The need for a more powerful armoured vehicle - the tankettes being incapable of an actual combat role - forced Poland to turn her attention to a further Vickers product, namely the Vickers-Armstrong Six-ton tank, (Vickers Mark 'E'), which was soon to gain a worldwide reputation for a whole decade. In fact, between 1930 and 1939, Vickers-Armstrong Ltd sold over 190 machines of that type (tanks and tractors) to foreign countries - Bolivia, Bulgaria, China, Finland, Greece, Japan, Portugal, Russia and Thailand (Siam) - but the largest order came from Poland with a total of 50 (other sources give 38) tanks with either the single and twin turret arrangement.

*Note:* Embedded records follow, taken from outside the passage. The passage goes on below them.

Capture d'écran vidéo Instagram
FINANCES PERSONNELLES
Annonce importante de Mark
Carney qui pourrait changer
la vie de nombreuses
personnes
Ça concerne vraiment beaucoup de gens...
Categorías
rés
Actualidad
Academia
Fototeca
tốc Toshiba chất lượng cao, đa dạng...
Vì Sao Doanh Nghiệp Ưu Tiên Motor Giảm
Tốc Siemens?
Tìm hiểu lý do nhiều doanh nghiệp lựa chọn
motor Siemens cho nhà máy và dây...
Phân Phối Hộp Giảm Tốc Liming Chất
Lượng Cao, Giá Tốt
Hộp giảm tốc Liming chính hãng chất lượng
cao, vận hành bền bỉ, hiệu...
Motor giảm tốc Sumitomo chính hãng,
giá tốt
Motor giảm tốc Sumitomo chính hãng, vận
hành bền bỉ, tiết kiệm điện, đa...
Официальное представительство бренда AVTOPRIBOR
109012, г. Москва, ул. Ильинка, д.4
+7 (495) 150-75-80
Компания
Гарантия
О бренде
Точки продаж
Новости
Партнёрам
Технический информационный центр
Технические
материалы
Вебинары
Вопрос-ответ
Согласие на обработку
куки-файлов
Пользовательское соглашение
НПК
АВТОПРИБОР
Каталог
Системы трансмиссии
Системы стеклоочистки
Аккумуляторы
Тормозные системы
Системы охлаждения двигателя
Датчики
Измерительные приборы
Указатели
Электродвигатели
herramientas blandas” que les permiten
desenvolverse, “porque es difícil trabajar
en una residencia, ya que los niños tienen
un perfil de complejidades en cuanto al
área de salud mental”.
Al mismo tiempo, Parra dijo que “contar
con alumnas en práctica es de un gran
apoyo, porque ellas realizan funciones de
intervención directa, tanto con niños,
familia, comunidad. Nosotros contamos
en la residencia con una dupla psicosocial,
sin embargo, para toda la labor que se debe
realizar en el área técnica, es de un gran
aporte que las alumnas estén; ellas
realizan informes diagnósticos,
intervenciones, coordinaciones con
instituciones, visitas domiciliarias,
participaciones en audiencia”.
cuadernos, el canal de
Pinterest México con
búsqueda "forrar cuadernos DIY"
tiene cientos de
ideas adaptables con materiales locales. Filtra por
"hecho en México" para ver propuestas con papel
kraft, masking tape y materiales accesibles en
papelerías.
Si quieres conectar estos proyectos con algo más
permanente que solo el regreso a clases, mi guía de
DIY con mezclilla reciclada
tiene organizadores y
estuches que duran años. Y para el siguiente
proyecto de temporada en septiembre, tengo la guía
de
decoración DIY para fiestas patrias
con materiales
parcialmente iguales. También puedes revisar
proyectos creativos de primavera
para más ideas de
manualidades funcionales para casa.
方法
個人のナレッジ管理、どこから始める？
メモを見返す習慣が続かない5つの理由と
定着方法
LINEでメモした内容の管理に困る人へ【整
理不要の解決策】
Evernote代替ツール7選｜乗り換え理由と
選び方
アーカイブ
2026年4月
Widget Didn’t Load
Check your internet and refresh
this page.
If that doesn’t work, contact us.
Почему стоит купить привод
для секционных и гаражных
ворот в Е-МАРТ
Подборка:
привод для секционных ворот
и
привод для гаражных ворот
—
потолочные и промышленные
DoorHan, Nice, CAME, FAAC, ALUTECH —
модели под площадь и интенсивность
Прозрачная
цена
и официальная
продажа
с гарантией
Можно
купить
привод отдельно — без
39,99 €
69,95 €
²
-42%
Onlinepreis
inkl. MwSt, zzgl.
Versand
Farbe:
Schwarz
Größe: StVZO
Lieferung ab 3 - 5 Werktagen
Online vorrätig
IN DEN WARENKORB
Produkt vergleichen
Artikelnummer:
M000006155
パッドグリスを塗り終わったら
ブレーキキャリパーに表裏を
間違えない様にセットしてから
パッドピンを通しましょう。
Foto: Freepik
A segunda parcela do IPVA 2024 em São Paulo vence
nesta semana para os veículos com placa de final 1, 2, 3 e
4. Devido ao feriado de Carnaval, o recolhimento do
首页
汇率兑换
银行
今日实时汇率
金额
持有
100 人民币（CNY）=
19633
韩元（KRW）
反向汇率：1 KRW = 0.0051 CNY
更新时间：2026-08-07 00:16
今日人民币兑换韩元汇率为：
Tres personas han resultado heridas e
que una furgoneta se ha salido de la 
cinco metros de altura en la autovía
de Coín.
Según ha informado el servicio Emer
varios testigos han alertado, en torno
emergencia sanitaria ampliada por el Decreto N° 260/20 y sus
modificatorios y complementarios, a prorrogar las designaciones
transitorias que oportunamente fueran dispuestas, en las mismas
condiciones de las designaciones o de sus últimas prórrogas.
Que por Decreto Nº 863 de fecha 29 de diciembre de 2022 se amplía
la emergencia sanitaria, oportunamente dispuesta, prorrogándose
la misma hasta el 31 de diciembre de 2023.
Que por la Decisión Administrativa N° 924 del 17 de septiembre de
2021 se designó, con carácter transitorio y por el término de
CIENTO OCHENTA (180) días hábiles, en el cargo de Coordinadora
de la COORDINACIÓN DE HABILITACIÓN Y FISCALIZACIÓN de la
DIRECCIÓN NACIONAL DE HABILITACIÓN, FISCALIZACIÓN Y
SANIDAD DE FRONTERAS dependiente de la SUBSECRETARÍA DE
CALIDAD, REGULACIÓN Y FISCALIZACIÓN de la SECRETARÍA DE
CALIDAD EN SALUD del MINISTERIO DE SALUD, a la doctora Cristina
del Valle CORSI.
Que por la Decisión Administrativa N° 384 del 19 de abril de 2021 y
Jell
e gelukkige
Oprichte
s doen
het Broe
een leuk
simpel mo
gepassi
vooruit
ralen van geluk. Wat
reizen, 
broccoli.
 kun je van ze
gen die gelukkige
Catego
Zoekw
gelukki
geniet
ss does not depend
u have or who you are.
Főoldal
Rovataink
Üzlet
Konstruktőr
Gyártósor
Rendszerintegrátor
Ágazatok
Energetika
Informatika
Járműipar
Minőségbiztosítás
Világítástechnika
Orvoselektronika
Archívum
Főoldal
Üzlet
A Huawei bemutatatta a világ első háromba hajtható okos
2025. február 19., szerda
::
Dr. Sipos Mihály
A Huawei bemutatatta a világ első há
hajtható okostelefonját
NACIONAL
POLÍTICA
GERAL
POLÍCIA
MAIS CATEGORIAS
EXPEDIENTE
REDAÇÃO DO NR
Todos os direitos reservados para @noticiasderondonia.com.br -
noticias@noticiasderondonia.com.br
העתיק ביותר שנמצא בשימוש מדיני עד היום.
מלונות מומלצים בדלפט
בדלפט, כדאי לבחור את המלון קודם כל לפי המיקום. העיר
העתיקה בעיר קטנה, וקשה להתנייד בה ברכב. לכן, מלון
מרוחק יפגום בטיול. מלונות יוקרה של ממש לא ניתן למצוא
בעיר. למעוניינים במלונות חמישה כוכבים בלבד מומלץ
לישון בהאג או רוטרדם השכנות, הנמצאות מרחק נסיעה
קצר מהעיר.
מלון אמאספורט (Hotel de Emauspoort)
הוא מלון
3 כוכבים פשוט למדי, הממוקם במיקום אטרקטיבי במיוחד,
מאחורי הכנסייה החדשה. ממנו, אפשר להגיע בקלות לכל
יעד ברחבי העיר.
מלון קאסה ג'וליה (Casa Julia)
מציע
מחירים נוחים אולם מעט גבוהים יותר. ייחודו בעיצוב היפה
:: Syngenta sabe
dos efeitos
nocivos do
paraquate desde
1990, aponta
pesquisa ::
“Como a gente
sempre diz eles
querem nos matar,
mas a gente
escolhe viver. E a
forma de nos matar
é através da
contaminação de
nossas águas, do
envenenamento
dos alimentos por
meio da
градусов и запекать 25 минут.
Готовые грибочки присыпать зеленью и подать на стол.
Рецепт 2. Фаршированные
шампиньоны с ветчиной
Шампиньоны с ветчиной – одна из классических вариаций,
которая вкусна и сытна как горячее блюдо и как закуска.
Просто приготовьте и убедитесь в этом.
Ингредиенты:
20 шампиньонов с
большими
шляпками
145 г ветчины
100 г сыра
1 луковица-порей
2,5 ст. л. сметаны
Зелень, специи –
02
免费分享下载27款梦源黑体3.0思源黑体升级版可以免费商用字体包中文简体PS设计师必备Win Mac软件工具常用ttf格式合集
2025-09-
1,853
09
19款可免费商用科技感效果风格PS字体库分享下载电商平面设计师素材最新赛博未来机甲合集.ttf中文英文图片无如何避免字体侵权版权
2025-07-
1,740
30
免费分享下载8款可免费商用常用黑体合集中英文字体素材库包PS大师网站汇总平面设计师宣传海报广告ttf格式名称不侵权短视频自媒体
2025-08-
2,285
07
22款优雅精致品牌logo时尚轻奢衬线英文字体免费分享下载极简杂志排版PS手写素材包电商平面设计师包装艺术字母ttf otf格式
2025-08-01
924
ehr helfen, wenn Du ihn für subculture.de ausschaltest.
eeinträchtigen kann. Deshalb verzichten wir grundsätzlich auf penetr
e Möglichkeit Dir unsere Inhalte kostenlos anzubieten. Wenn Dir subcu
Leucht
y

The fact that the Vickers-Armstrong Six-ton tank was well within the capacity of the Polish technology, and as it offered some potential for further development, the PZI design bureau was entrusted with the study of a homemade copy. Subsequently PZI produced the 7 TP, a 9ton twin turreted tank which was to be a considerable step forward in design over the Vickers original. At first, the Armstrong-Siddeley engine of the Six-ton was replaced by a licence-built Saurer 6-cylinder diesel engine which developed 110hp, so making the Polish 7 TP the first diesel-powered tank to reach production status.
The 7 TP armour was also 4mm thicker than the Six-ton armour. The first 7 TP to be built by PZI left the works in I934 and production continued at a slow tempo up to 1939. While the production of the modified twin turret model 7 TP was proceeding slowly, it was decided to introduce a single version carrying a Bofors gun (the turret being manufactured by this same concern). This variant appeared in 1937, but the production was restricted by the difficulties of making armour plates and of procuring the turrets from Sweden. Afterwards, in 1939, some quibbles about its unsuitable armour thickness brought PZI to evolve a heavier variant with an improved engine, welded armour thickened up to 40mm in front, a strengthened suspension, wider tracks and a turret with a rear overhang which could accommodate both transmitter and receiver radio sets. The up-armoured 7 TP, which now weighed 11 tons, did not have time to go beyond the prototype or, at best, pre-production stage.